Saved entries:
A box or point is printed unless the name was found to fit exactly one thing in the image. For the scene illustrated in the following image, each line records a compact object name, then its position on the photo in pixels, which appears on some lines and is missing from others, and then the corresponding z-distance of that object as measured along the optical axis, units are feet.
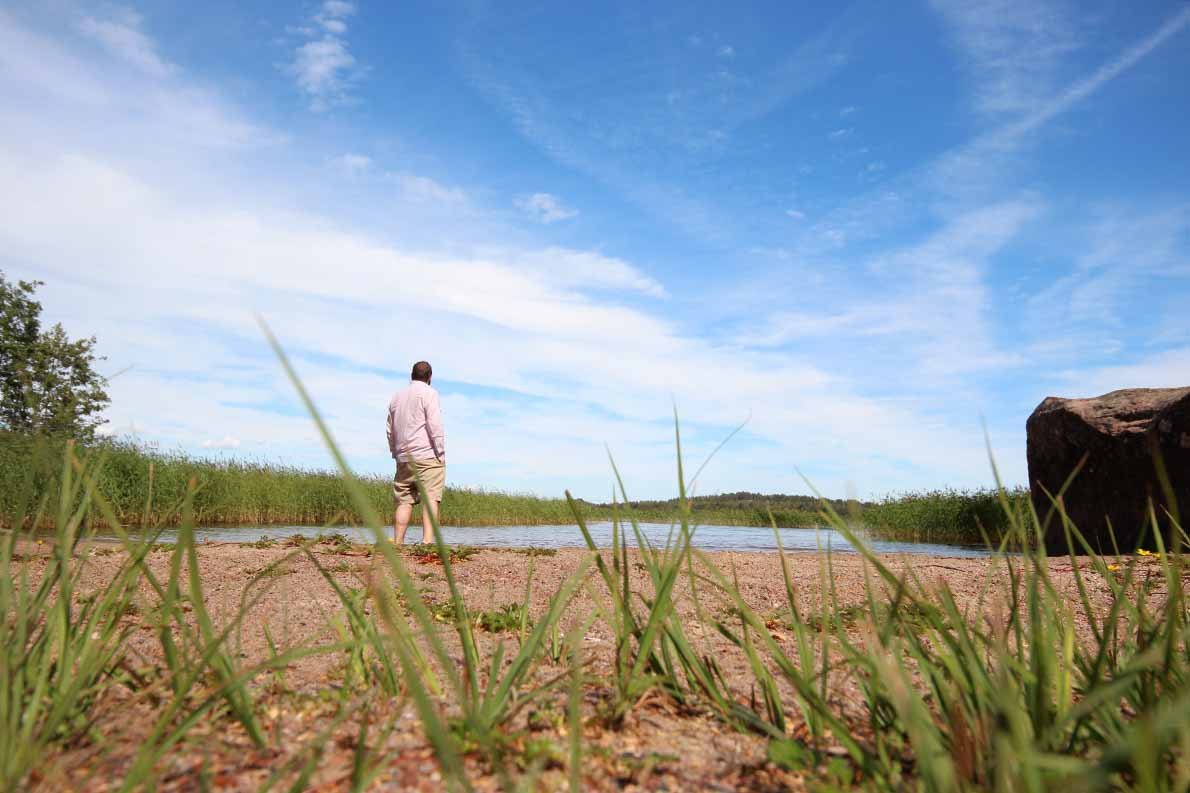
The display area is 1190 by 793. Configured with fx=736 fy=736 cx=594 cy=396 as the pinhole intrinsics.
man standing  26.05
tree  76.33
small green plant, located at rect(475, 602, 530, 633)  9.09
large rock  28.09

◆ Task prompt:
Transcribe the records verbatim, excluding pictures.

◆ The completed task:
A box or point is printed unless the name was found to fit exactly one thing in the image. For the scene illustrated in the following image, each line records a compact object name, then its position on the photo in pixels, which appears on some lines and is missing from others, and then the corresponding z-distance of that object as measured along the optical axis, units are feet.
The display area is 1190 by 793. Configured with fx=736 fy=736 cx=594 cy=396 as the pinhole intrinsics.
man standing  26.05
tree  76.33
small green plant, located at rect(475, 602, 530, 633)  9.09
large rock  28.09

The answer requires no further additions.